_Work instruction_.
How many of the lines below contain the word "brand"? Only the number is wanted.

_Information supplied_.
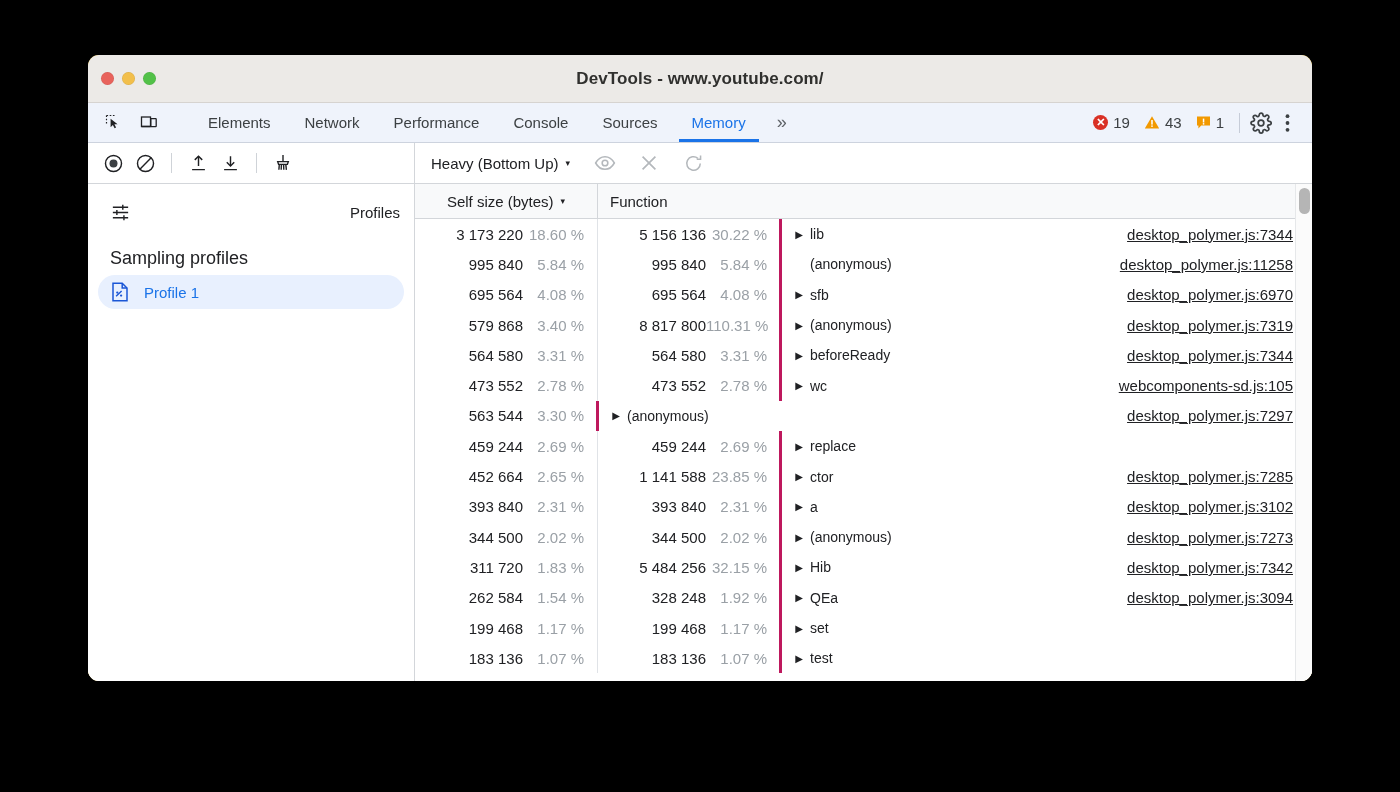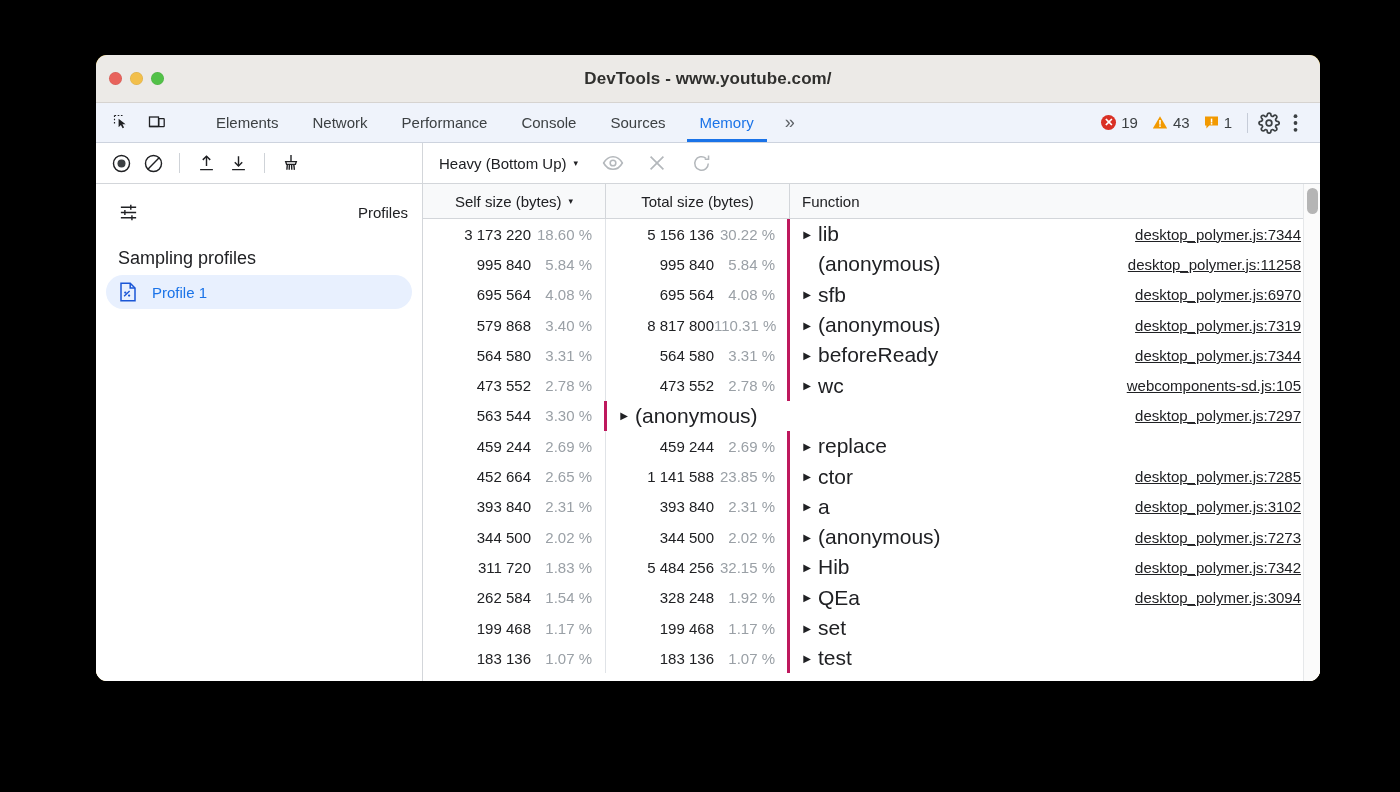--- a/index.html
+++ b/index.html
@@ -8,21 +8,21 @@
     margin: 0; padding: 0;
     width: 1400px; height: 792px;
     background: #000000;
     font-family: "Liberation Sans", sans-serif;
     overflow: hidden;
   }
 
   
   #window {
     position: absolute;
-    left: 96px; top: 55px;
+    left: 88px; top: 55px;
     width: 1224px; height: 626px;
     background: #eab308;
     border-radius: 11px 11px 11px 11px;
     overflow: hidden;
     box-shadow: 0 0 0 0.5px rgba(0,0,0,0.35);
   }
 
   
   #titlebar {
     position: relative;
@@ -262,21 +262,21 @@
   }
   .tri {
     width: 14px; height: 14px;
     display: flex; align-items: center; justify-content: center;
     font-size: 10px; color: #202124;
     flex: 0 0 14px;
     margin-right: 4px;
   }
   .tri.empty { color: transparent; }
   .fname {
-    font-size: 21px; color: #202124;
+    font-size: 14px; color: #202124;
     white-space: nowrap;
   }
   .furl {
     margin-left: auto;
     font-size: 15px;
     color: #202124;
     text-decoration: underline;
     white-space: nowrap;
     cursor: pointer;
   }
@@ -499,23 +499,20 @@
     <div id="table-wrap">
       <div id="table">
 
         <div class="row hdr">
           <div class="c-self">
             <span class="hdr-sort">
               <span>Self size (bytes)</span>
               <span class="sort-caret">▾</span>
             </span>
           </div>
-          <div class="c-total">
-            <span>Total size (bytes)</span>
-          </div>
           <div class="c-func">
             <span>Function</span>
           </div>
         </div>
 
         <div id="rows">
             <div class="row">
               <div class="c-self">
                 <span class="num">3 173 220</span>
                 <span class="pct">18.60 %</span>

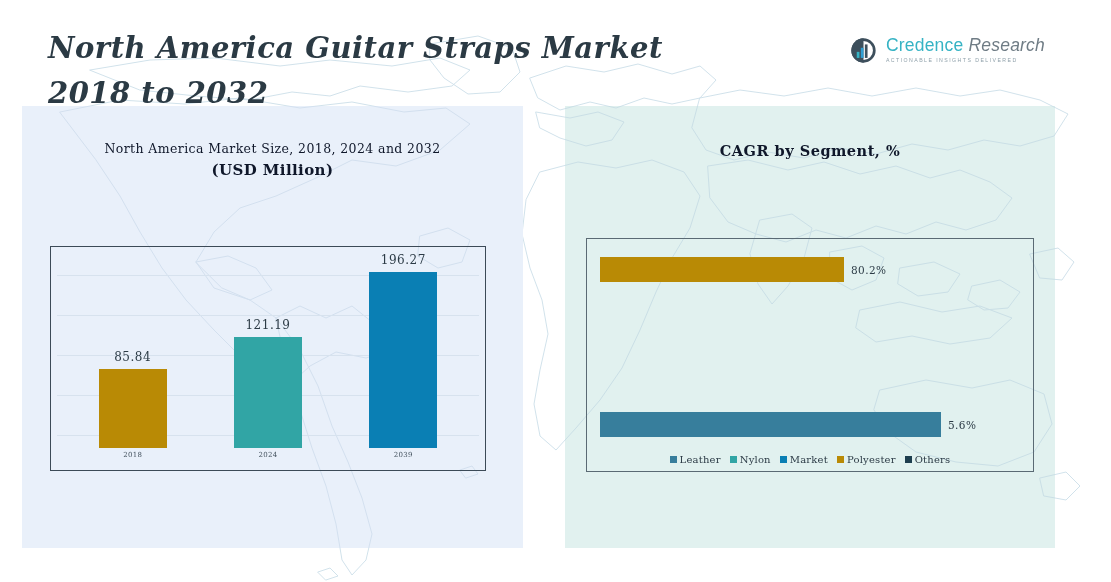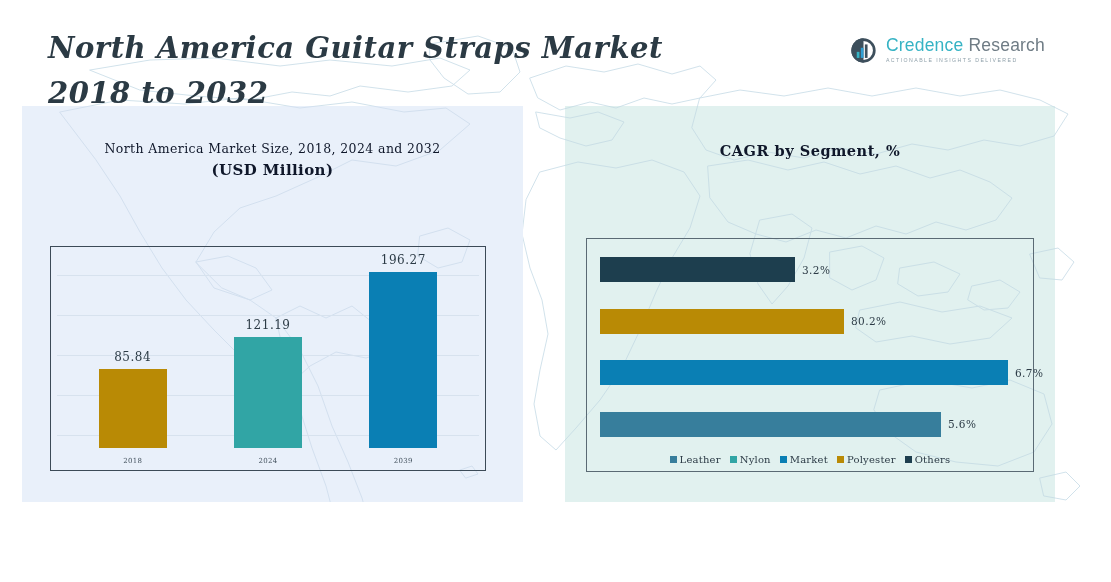--- a/index.html
+++ b/index.html
@@ -8,21 +8,21 @@
     width: 1111px;
     height: 582px;
     overflow: hidden;
     background: #ffffff;
     font-family: "DejaVu Serif", serif;
   }
 
   #root {
     position: relative;
     width: 1111px;
-    height: 502px;
+    height: 582px;
     background: #ffffff;
     overflow: hidden;
   }
 
   
   #map-backdrop {
     position: absolute;
     left: 0; top: 0;
     width: 1111px; height: 582px;
     pointer-events: none;
@@ -76,21 +76,21 @@
   .brand-text { display: flex; flex-direction: column; justify-content: center; }
   .brand-name {
     font-family: "Liberation Sans", sans-serif;
     font-size: 17.5px;
     line-height: 19px;
     letter-spacing: 0.2px;
     color: #7e8a92;
     white-space: nowrap;
   }
   .brand-name .b-1 { color: #36b3c4; }
-  .brand-name .b-2 { color: #6f7c85; }
+  .brand-name .b-2 { color: #6f7c85; font-style: italic; }
   .brand-tag {
     font-family: "Liberation Sans", sans-serif;
     font-size: 5.2px;
     line-height: 8px;
     letter-spacing: 1.45px;
     color: #8fa0aa;
     text-transform: uppercase;
     white-space: nowrap;
     margin-top: 1px;
   }
@@ -224,21 +224,20 @@
     background: #b98a05;
   }
   .vaxis-labels {
     position: absolute;
     left: 0; right: 0;
     bottom: 5px;
     height: 14px;
     display: flex;
     justify-content: space-around;
     padding: 0 14px;
-    align-items: flex-end;
   }
   .vaxis-label {
     width: 118px;
     text-align: center;
     font-family: "DejaVu Serif", serif;
     font-size: 7px;
     letter-spacing: 0.3px;
     color: #44525e;
   }
 
@@ -445,30 +444,22 @@
         </svg>
       </div>
     </div>
   </div>
 
   <div class="chart-title ct-right">CAGR by Segment, %</div>
 
   <div class="plot-right">
     <div class="hbars">
       <div class="hbar-row">
-        <div class="hbar" style="width:195px; background:#1d3e4e;"></div>
-        <div class="hbar-value">3.2%</div>
-      </div>
-      <div class="hbar-row">
         <div class="hbar" style="width:244px; background:#b98a05;"></div>
         <div class="hbar-value">80.2%</div>
-      </div>
-      <div class="hbar-row">
-        <div class="hbar" style="width:408px; background:#0a7fb4;"></div>
-        <div class="hbar-value">6.7%</div>
       </div>
       <div class="hbar-row">
         <div class="hbar" style="width:341px; background:#377e9c;"></div>
         <div class="hbar-value">5.6%</div>
       </div>
     </div>
 
     <div class="legend">
       <div class="legend-item">
         <span class="legend-swatch" style="background:#377e9c;"></span>

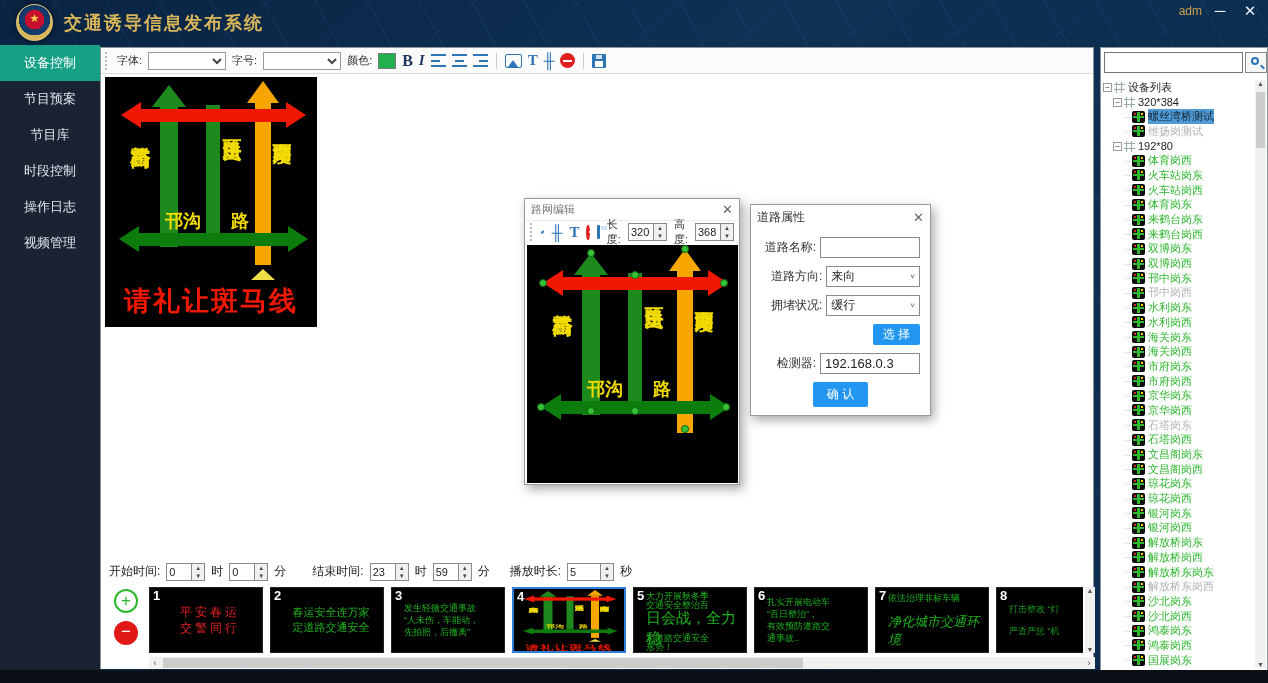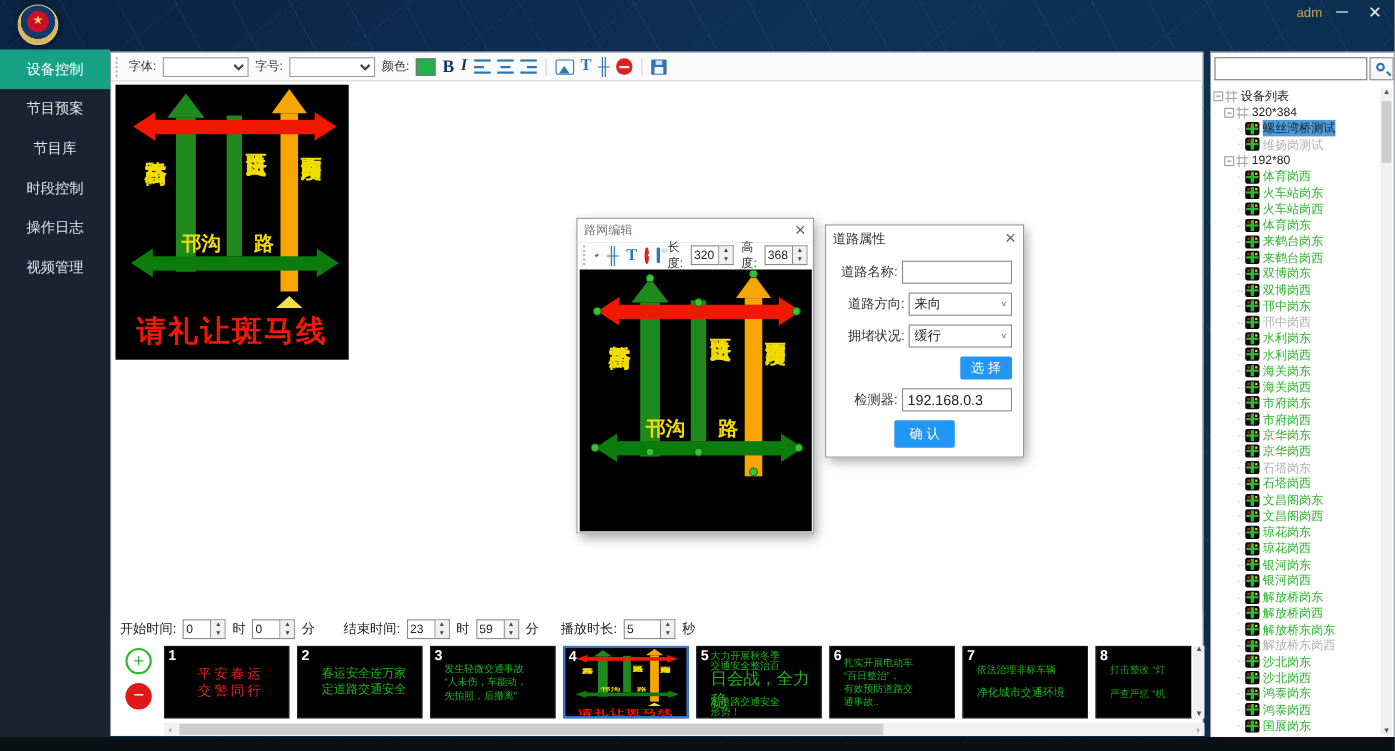--- a/index.html
+++ b/index.html
@@ -133,20 +133,21 @@
 </style>
 </head>
 <body>
 
 <div id="app">
 
   <div class="header">
     <div class="badge">
         <div class="star">★</div>
       </div>
+    <div class="app-title">交通诱导信息发布系统</div>
     <div class="user-name">adm</div>
     <div class="win-btn win-min">─</div>
     <div class="win-btn win-close">✕</div>
   </div>
 
   <div class="sidebar" id="sidebar">
       <div class="side-item active">设备控制</div>
       <div class="side-item">节目预案</div>
       <div class="side-item">节目库</div>
       <div class="side-item">时段控制</div>
@@ -326,21 +327,21 @@
               <div style="color: rgb(29, 180, 29); font-size: 9px; line-height: 1.35; letter-spacing: 0px; text-align: left; min-height: 9px;">“百日整治”，</div>
               <div style="color: rgb(29, 180, 29); font-size: 9px; line-height: 1.35; letter-spacing: 0px; text-align: left; min-height: 9px;">有效预防道路交</div>
               <div style="color: rgb(29, 180, 29); font-size: 9px; line-height: 1.35; letter-spacing: 0px; text-align: left; min-height: 9px;">通事故..</div>
             </div>
           </div>
           <div class="thumb">
             <div class="num">7</div>
             <div class="tl">
               <div style="color: rgb(29, 180, 29); font-size: 9px; line-height: 1.35; letter-spacing: 0px; text-align: left; min-height: 9px;">依法治理非标车辆</div>
               <div style="color: rgb(29, 180, 29); font-size: 9px; line-height: 1.35; letter-spacing: 0px; text-align: left; min-height: 9px;"></div>
-              <div style="color: rgb(29, 180, 29); font-size: 10px; line-height: 1.35; letter-spacing: 0px; text-align: left; min-height: 9px;">净化城市交通环境</div>
+              <div style="color: rgb(29, 180, 29); font-size: 13px; line-height: 1.35; letter-spacing: 0px; text-align: left; min-height: 9px; font-style: italic;">净化城市交通环境</div>
             </div>
           </div>
           <div class="thumb">
             <div class="num">8</div>
             <div class="tl">
               <div style="color: rgb(23, 154, 29); font-size: 9px; line-height: 1.35; letter-spacing: 0px; text-align: left; min-height: 9px;">打击整改 “灯</div>
               <div style="color: rgb(23, 154, 29); font-size: 9px; line-height: 1.35; letter-spacing: 0px; text-align: left; min-height: 9px;"></div>
               <div style="color: rgb(23, 154, 29); font-size: 9px; line-height: 1.35; letter-spacing: 0px; text-align: left; min-height: 9px;">严查严惩 “机</div>
             </div>
           </div>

_Answer section_.
6